For instance, Peabody’s internal calculations projected a 33 percent or more reduction in the dollar value of coal sales in the company’s primary US markets if aggressive regulatory action were imposed on existing power plants and future electricity generation, the state investigation showed.

An outside consultant in March 2014 projected that enactment of a $US20 per ton carbon tax would cut the US demand for coal-generated electricity between 38 percent and 53 percent in comparison to 2013 levels, the investigation found.

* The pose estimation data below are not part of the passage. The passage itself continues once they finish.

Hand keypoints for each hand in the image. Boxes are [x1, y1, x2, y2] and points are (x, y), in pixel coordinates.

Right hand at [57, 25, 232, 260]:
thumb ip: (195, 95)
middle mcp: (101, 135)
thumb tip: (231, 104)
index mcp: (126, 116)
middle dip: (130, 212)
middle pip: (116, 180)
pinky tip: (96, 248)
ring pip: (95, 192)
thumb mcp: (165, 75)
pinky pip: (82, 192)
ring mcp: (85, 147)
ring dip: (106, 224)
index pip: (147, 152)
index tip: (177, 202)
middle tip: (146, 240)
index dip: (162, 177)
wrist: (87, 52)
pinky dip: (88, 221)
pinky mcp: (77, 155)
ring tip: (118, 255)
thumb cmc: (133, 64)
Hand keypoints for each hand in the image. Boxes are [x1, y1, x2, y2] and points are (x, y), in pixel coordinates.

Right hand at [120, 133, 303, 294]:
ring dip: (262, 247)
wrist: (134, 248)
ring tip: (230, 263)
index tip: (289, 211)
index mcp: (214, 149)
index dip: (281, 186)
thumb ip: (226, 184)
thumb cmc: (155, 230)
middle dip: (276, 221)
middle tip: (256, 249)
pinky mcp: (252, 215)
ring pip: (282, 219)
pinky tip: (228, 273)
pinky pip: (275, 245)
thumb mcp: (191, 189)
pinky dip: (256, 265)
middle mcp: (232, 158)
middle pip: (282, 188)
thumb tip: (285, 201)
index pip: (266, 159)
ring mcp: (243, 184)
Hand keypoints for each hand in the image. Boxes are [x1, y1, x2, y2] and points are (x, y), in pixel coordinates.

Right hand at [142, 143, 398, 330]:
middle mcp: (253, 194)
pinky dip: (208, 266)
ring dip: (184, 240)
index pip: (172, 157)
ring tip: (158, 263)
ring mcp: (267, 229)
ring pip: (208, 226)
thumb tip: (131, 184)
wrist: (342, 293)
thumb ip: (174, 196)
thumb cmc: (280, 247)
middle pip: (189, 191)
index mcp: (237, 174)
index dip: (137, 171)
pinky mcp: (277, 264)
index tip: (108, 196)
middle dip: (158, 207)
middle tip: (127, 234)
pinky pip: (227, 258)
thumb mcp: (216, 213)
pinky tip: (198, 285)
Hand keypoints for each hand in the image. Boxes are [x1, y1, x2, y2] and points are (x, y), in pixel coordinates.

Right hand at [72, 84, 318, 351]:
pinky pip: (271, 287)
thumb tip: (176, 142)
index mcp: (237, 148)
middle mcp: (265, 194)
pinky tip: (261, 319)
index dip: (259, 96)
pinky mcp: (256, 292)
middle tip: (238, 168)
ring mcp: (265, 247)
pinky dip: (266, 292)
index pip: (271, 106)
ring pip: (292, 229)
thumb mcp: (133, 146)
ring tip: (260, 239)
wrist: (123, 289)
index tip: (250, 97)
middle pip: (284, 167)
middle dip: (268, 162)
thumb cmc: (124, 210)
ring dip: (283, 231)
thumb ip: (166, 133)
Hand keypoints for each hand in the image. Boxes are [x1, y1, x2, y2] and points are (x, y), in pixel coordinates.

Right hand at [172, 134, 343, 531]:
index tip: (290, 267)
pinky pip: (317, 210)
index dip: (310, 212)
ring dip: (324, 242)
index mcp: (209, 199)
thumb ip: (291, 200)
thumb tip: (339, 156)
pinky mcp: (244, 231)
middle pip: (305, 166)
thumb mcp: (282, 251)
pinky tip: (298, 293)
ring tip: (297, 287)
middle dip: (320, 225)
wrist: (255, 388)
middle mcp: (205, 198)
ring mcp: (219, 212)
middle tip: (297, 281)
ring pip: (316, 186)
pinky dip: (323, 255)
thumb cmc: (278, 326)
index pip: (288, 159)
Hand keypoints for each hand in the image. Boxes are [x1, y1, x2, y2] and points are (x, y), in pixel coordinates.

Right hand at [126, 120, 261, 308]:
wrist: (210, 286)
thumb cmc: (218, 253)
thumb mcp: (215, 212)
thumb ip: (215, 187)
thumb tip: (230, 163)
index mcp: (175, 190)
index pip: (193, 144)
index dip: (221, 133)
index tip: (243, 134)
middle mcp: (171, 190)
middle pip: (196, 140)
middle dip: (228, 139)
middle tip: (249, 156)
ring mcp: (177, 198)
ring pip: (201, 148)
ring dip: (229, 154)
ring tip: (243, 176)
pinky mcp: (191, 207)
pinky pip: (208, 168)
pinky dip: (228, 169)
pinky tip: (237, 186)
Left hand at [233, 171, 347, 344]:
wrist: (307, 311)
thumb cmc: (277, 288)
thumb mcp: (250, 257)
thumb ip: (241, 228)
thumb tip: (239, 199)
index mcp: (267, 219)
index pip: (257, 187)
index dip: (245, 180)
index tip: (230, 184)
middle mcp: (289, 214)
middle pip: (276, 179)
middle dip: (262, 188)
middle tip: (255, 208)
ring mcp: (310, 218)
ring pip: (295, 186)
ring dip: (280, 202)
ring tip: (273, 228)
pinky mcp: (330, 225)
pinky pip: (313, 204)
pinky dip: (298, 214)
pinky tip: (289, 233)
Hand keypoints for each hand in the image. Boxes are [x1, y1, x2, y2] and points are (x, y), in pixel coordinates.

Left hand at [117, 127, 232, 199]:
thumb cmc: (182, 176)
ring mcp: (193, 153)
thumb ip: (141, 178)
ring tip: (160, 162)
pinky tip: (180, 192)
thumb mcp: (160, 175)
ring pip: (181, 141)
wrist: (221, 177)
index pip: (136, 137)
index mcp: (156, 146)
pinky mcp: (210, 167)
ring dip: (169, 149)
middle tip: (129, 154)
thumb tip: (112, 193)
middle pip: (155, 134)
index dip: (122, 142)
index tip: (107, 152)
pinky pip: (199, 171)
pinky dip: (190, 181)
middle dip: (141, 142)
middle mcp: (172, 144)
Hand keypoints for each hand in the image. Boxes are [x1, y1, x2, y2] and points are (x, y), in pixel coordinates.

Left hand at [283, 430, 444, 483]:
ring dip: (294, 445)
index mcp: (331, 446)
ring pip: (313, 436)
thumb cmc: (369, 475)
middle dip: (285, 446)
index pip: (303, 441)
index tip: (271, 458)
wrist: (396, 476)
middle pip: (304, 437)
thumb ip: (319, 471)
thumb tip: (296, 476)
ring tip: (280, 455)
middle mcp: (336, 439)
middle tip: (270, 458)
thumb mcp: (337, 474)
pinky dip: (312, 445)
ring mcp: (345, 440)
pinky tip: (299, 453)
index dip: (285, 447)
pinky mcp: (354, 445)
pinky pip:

Additionally, Peabody’s SEC filings and other public communications “provided incomplete and one-sided discussions” of the International Energy Agency’s projections related to future world coal demand, the investigation showed. As a result of the findings, the coal giant agreed to:

  • Provide SEC disclosures showing the projections the company has been able to make regarding the business impact of laws, regulations and policies related to climate change. The disclosures will start with Monday’s quarterly filing, and will also include projections about different scenarios used by the IEA to calculate expected coal demand.
  • Avoid any public statements that claim Peabody cannot reasonably project the potential impact of future climate-change-related laws and regulations.
  • Accurately describe IEA’s scenarios projecting global demand for coal.

Schneiderman’s office subpoenaed Texas-based Exxon Mobil on Wednesday, seeking statements, emails, financial projections and other records related to the company’s climate-change research. The oil-and-gas giant said it has publicly disclosed the business risk of potential climate-change regulations for many years.